Sommergäste bei Raven van Dorst war eine überzeugende Selbstprüfung


Alex Mazereeuw

Als „bahnbrechend, witzig und geradlinig“ kündigte Janine Abbring den Sommergast Raven van Dorst an. Fast unmittelbar danach musste sie sich korrigieren, denn bei diesen Worten fing sie sofort an, in Schubladen zu denken. Und das, während Van Dorst uns von diesen Kisten befreien will.

Es war nicht die Frage ob, sondern vor allem wann das funktionieren würde Gäste im Sommer. Van Dorst steht zu ihren Fernsehprogrammen (Bauernhof des Durstes, nachtaktive Tiere) bekannt als jemand, der niemals nur ausgetretene Pfade einschlagen wird. Trotzdem starteten sie am Sonntagabend ziemlich nervös in die Sendung, und Van Dorst wollte besonders betonen, dass sie auf dem schwimmenden Wohnwagen völlig fehl am Platz waren: ‚Du scheinst verrückt im Kopf zu sein, dass du mich zu einer so renommierten Sendung einlädst.‘

Diese Nervosität war relativ kurzlebig, da Van Dorst immer mehr entzündete, als sich das Gespräch auf ihre Kämpfe mit Identität, Geschlecht und Jugend wandte. Dies betraf hauptsächlich die fehlende Verbindung. Als Kind wollte Van Dorst nie nur zu etwas gehören, denn das wäre „zu einfach“ und man würde dann „nie selbst denken“. „Wenn du in deiner Jugend in ein warmes Bad fällst und zu allem gehörst, wirst du jemals wieder suchen?“

Raven van Dorst im Sommer zu GastBild VPRO

Van Dorst hat lange gesucht, auch wenn ihr Umfeld sie hartnäckig in eine Schublade stecken wollte. Van Dorst erzählte eine bizarre Geschichte aus ihrer Kindheit, in der ein Priester in der Kirche sie als besessenes Satanskind identifizierte, für das gebetet werden musste.
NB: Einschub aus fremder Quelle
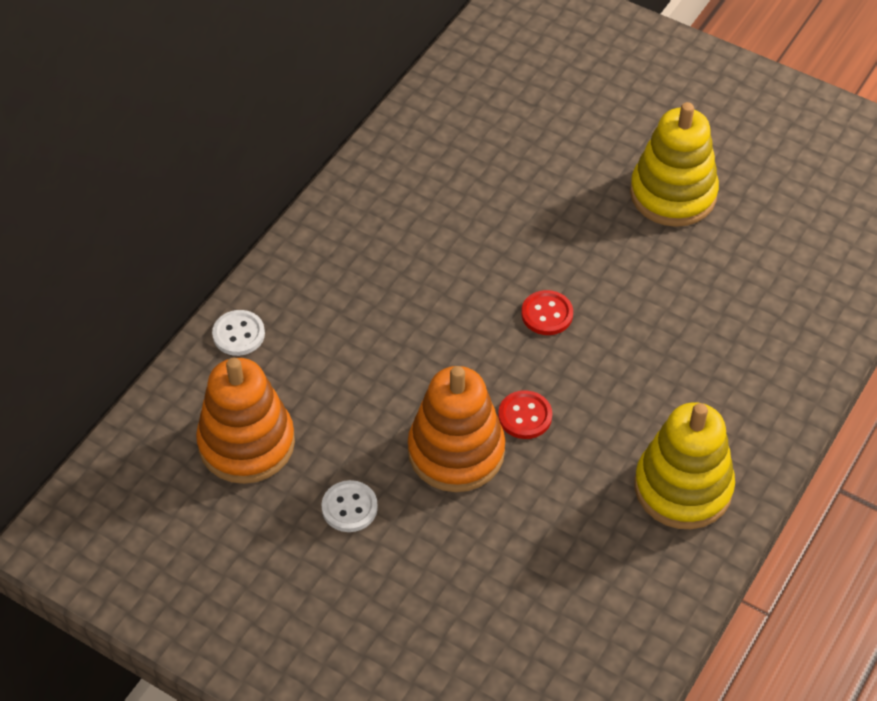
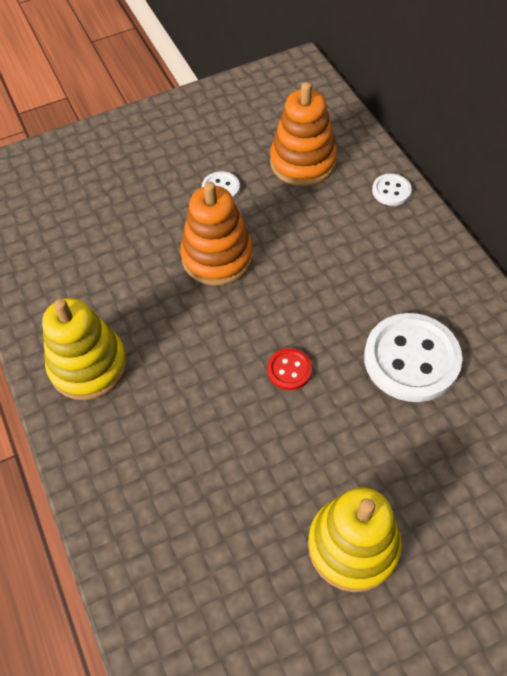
camera: 125 degrees right, 5 degrees up
red button [498,390,552,439] -> none
none -> white button [364,313,462,402]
Van Dorst war ein satanisches Kind, ein Wildfang, ein mädchenhafter Junge und ein jungenhaftes Mädchen.

Das war für die Außenwelt zu schwierig, denn der Arzt stellt fest, ob man Mann oder Frau ist. Es ist entweder Adam oder Eva, und für jemanden wie Raven war in diesem Bild kein Platz. Erst in seinen Zwanzigern wurde Van Dorst von einem Gynäkologen als Hermaphrodit (jemand mit sowohl weiblichen als auch männlichen Geschlechtsmerkmalen) identifiziert. Selbstmitleid gab es sowieso nie, aber endlich eine Antwort auf die Frage „Wer zum Teufel“ ist Raven wirklich.

Das machte das fesselnd Gäste im Sommer vor allem eine große Selbstprüfung, bei der sich Van Dorst wiederholt (unbewusst) um die Position des Moderators bewarb (eine anregende Idee). Van Dorst stellte Abbring viele Fragen, sodass dieser eher Gesprächspartner als Interviewer wurde. Diese Dynamik war anders, aber entwaffnend, denn sie sorgte dafür, dass diese Sendung eher zu einem angenehmen Gespräch als zu einem steifen Vortrag wurde. Das führt oft zu den besten Folgen von Gäste im Sommer, obwohl Van Dorst nicht das Bedürfnis verspürte, endlos über sich selbst zu reden: „Manchmal hört man Dinge aus dem Mund und denkt: Ich halte ab und zu besser den Mund“. Das war überhaupt nicht nötig, denn auch nach drei Stunden kam mir diese Sendung noch zu kurz vor.